THE TASK: The finished copy must match the records exactly, except that it contains no pictures.
SOURCE RECORDS START
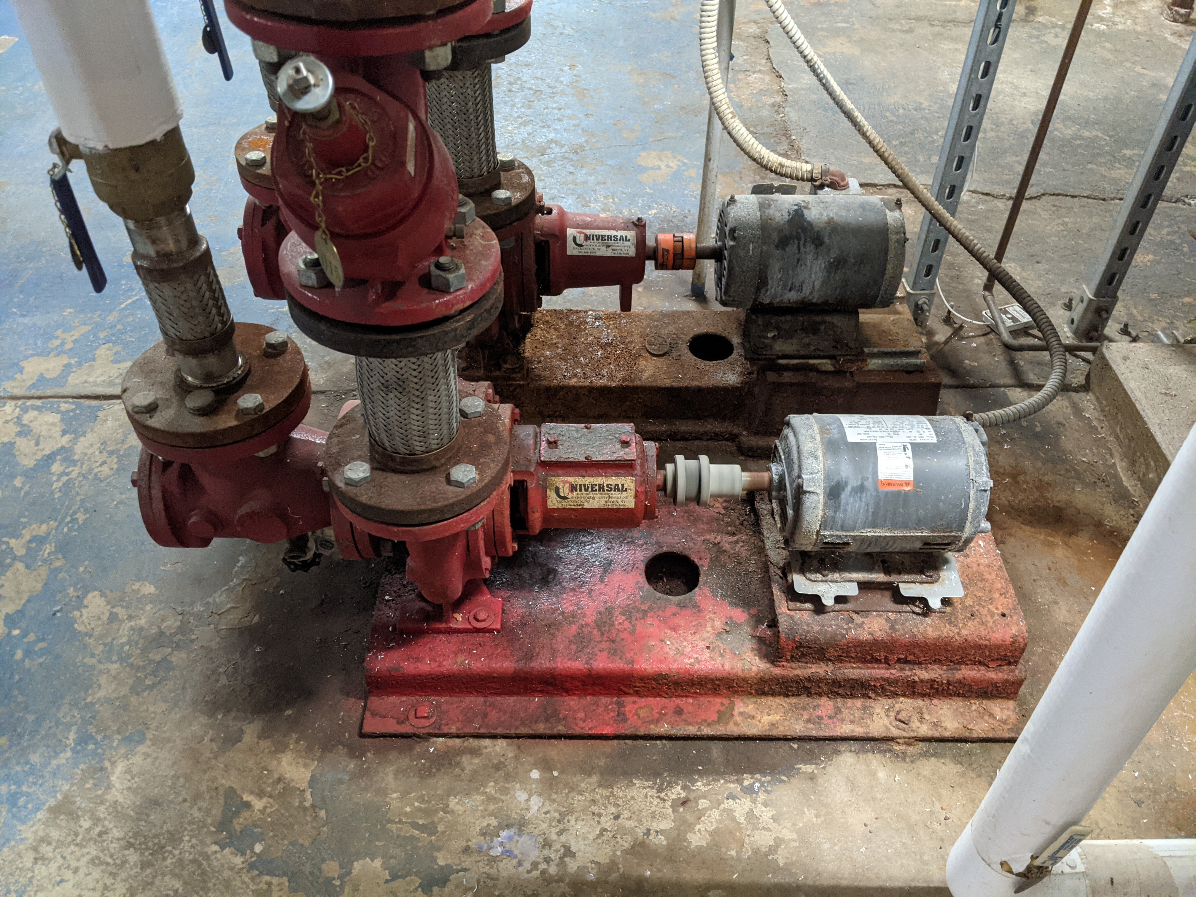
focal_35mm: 27
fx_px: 933
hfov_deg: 65.3
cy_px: 448
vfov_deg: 51.4
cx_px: 598
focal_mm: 4.44
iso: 616
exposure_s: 1/30
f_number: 1.8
SOURCE RECORDS END
ANSWER FOR THE TASK:
focal_35mm: 27
fx_px: 933
hfov_deg: 65.3
cy_px: 448
vfov_deg: 51.4
cx_px: 598
focal_mm: 4.44
iso: 616
exposure_s: 1/30
f_number: 1.8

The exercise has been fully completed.